=== Section Start ===
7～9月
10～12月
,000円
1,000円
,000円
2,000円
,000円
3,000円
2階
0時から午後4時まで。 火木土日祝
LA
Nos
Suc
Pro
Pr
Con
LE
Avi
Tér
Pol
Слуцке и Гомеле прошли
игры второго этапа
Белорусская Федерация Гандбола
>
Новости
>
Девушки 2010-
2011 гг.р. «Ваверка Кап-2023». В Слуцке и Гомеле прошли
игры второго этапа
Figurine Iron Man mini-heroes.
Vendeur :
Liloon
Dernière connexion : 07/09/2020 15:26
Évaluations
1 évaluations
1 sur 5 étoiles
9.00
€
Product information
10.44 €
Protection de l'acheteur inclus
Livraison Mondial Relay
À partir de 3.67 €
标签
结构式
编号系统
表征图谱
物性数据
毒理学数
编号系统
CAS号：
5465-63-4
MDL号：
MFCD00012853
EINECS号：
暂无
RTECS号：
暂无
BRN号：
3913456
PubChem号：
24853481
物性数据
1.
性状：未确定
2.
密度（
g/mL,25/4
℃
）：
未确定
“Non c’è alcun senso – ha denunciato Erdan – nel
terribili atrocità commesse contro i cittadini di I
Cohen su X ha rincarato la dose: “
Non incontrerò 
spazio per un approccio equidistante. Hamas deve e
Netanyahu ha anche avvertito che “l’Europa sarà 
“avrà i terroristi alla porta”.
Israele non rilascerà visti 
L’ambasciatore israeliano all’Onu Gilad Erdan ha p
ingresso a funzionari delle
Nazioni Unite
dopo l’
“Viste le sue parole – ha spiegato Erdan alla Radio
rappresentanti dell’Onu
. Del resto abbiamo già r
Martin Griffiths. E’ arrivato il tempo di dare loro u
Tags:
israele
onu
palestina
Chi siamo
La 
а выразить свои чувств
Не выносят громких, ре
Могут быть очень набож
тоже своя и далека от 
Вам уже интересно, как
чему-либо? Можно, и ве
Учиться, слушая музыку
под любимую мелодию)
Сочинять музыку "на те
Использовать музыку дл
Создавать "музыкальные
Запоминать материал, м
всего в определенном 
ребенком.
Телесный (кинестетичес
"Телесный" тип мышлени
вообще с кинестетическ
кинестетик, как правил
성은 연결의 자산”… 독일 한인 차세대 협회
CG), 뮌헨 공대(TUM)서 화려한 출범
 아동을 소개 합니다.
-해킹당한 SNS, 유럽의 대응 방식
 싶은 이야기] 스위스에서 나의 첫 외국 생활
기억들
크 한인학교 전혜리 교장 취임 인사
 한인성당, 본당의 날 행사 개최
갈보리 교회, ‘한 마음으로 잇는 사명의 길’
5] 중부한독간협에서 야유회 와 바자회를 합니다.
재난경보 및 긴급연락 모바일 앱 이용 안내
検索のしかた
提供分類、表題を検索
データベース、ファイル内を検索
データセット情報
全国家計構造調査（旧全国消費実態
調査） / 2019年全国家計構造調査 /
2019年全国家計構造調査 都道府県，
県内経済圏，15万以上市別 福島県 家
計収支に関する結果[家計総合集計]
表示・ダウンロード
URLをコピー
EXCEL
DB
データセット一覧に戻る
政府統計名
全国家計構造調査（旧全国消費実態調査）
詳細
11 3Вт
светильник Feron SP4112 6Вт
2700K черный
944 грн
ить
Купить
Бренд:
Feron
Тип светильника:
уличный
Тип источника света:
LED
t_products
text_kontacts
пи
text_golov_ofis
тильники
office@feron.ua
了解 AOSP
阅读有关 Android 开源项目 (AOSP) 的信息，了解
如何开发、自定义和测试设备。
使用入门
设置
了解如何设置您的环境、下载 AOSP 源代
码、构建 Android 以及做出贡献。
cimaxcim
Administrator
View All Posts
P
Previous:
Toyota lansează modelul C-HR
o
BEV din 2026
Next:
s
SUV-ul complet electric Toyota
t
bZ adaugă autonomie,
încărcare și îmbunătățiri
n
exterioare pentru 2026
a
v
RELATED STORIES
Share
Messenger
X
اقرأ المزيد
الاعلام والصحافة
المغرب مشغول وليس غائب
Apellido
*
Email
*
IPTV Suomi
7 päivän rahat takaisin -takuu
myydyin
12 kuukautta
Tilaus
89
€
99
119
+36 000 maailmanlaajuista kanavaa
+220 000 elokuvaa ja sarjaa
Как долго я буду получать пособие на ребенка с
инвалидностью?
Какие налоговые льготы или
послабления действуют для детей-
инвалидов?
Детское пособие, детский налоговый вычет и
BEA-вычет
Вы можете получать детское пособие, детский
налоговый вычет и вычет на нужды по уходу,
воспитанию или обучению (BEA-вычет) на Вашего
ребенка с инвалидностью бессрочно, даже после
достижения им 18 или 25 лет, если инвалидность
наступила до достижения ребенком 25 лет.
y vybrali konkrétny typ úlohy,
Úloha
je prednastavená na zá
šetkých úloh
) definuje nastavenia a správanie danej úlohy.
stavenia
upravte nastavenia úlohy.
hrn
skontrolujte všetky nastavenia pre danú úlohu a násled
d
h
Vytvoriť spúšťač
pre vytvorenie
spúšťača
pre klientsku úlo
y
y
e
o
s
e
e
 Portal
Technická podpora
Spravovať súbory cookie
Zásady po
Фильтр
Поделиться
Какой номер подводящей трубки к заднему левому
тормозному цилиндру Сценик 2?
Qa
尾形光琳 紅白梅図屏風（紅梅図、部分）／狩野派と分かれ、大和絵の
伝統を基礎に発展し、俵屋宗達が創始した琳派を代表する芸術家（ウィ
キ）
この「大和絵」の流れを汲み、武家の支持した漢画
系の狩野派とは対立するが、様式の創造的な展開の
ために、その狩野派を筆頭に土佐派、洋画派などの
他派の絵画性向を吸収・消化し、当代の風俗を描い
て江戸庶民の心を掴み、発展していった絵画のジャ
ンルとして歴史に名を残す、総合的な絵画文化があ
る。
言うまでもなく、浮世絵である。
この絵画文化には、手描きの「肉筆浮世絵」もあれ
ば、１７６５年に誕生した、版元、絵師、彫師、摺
=== Section End ===
**How to complete this task**
From top to bottom, return the material above unchanged.

**Answer to this exercise**
7～9月
10～12月
,000円
1,000円
,000円
2,000円
,000円
3,000円
2階
0時から午後4時まで。 火木土日祝
LA
Nos
Suc
Pro
Pr
Con
LE
Avi
Tér
Pol
Слуцке и Гомеле прошли
игры второго этапа
Белорусская Федерация Гандбола
>
Новости
>
Девушки 2010-
2011 гг.р. «Ваверка Кап-2023». В Слуцке и Гомеле прошли
игры второго этапа
Figurine Iron Man mini-heroes.
Vendeur :
Liloon
Dernière connexion : 07/09/2020 15:26
Évaluations
1 évaluations
1 sur 5 étoiles
9.00
€
Product information
10.44 €
Protection de l'acheteur inclus
Livraison Mondial Relay
À partir de 3.67 €
标签
结构式
编号系统
表征图谱
物性数据
毒理学数
编号系统
CAS号：
5465-63-4
MDL号：
MFCD00012853
EINECS号：
暂无
RTECS号：
暂无
BRN号：
3913456
PubChem号：
24853481
物性数据
1.
性状：未确定
2.
密度（
g/mL,25/4
℃
）：
未确定
“Non c’è alcun senso – ha denunciato Erdan – nel
terribili atrocità commesse contro i cittadini di I
Cohen su X ha rincarato la dose: “
Non incontrerò 
spazio per un approccio equidistante. Hamas deve e
Netanyahu ha anche avvertito che “l’Europa sarà 
“avrà i terroristi alla porta”.
Israele non rilascerà visti 
L’ambasciatore israeliano all’Onu Gilad Erdan ha p
ingresso a funzionari delle
Nazioni Unite
dopo l’
“Viste le sue parole – ha spiegato Erdan alla Radio
rappresentanti dell’Onu
. Del resto abbiamo già r
Martin Griffiths. E’ arrivato il tempo di dare loro u
Tags:
israele
onu
palestina
Chi siamo
La 
а выразить свои чувств
Не выносят громких, ре
Могут быть очень набож
тоже своя и далека от 
Вам уже интересно, как
чему-либо? Можно, и ве
Учиться, слушая музыку
под любимую мелодию)
Сочинять музыку "на те
Использовать музыку дл
Создавать "музыкальные
Запоминать материал, м
всего в определенном 
ребенком.
Телесный (кинестетичес
"Телесный" тип мышлени
вообще с кинестетическ
кинестетик, как правил
성은 연결의 자산”… 독일 한인 차세대 협회
CG), 뮌헨 공대(TUM)서 화려한 출범
 아동을 소개 합니다.
-해킹당한 SNS, 유럽의 대응 방식
 싶은 이야기] 스위스에서 나의 첫 외국 생활
기억들
크 한인학교 전혜리 교장 취임 인사
 한인성당, 본당의 날 행사 개최
갈보리 교회, ‘한 마음으로 잇는 사명의 길’
5] 중부한독간협에서 야유회 와 바자회를 합니다.
재난경보 및 긴급연락 모바일 앱 이용 안내
検索のしかた
提供分類、表題を検索
データベース、ファイル内を検索
データセット情報
全国家計構造調査（旧全国消費実態
調査） / 2019年全国家計構造調査 /
2019年全国家計構造調査 都道府県，
県内経済圏，15万以上市別 福島県 家
計収支に関する結果[家計総合集計]
表示・ダウンロード
URLをコピー
EXCEL
DB
データセット一覧に戻る
政府統計名
全国家計構造調査（旧全国消費実態調査）
詳細
11 3Вт
светильник Feron SP4112 6Вт
2700K черный
944 грн
ить
Купить
Бренд:
Feron
Тип светильника:
уличный
Тип источника света:
LED
t_products
text_kontacts
пи
text_golov_ofis
тильники
office@feron.ua
了解 AOSP
阅读有关 Android 开源项目 (AOSP) 的信息，了解
如何开发、自定义和测试设备。
使用入门
设置
了解如何设置您的环境、下载 AOSP 源代
码、构建 Android 以及做出贡献。
cimaxcim
Administrator
View All Posts
P
Previous:
Toyota lansează modelul C-HR
o
BEV din 2026
Next:
s
SUV-ul complet electric Toyota
t
bZ adaugă autonomie,
încărcare și îmbunătățiri
n
exterioare pentru 2026
a
v
RELATED STORIES
Share
Messenger
X
اقرأ المزيد
الاعلام والصحافة
المغرب مشغول وليس غائب
Apellido
*
Email
*
IPTV Suomi
7 päivän rahat takaisin -takuu
myydyin
12 kuukautta
Tilaus
89
€
99
119
+36 000 maailmanlaajuista kanavaa
+220 000 elokuvaa ja sarjaa
Как долго я буду получать пособие на ребенка с
инвалидностью?
Какие налоговые льготы или
послабления действуют для детей-
инвалидов?
Детское пособие, детский налоговый вычет и
BEA-вычет
Вы можете получать детское пособие, детский
налоговый вычет и вычет на нужды по уходу,
воспитанию или обучению (BEA-вычет) на Вашего
ребенка с инвалидностью бессрочно, даже после
достижения им 18 или 25 лет, если инвалидность
наступила до достижения ребенком 25 лет.
y vybrali konkrétny typ úlohy,
Úloha
je prednastavená na zá
šetkých úloh
) definuje nastavenia a správanie danej úlohy.
stavenia
upravte nastavenia úlohy.
hrn
skontrolujte všetky nastavenia pre danú úlohu a násled
d
h
Vytvoriť spúšťač
pre vytvorenie
spúšťača
pre klientsku úlo
y
y
e
o
s
e
e
 Portal
Technická podpora
Spravovať súbory cookie
Zásady po
Фильтр
Поделиться
Какой номер подводящей трубки к заднему левому
тормозному цилиндру Сценик 2?
Qa
尾形光琳 紅白梅図屏風（紅梅図、部分）／狩野派と分かれ、大和絵の
伝統を基礎に発展し、俵屋宗達が創始した琳派を代表する芸術家（ウィ
キ）
この「大和絵」の流れを汲み、武家の支持した漢画
系の狩野派とは対立するが、様式の創造的な展開の
ために、その狩野派を筆頭に土佐派、洋画派などの
他派の絵画性向を吸収・消化し、当代の風俗を描い
て江戸庶民の心を掴み、発展していった絵画のジャ
ンルとして歴史に名を残す、総合的な絵画文化があ
る。
言うまでもなく、浮世絵である。
この絵画文化には、手描きの「肉筆浮世絵」もあれ
ば、１７６５年に誕生した、版元、絵師、彫師、摺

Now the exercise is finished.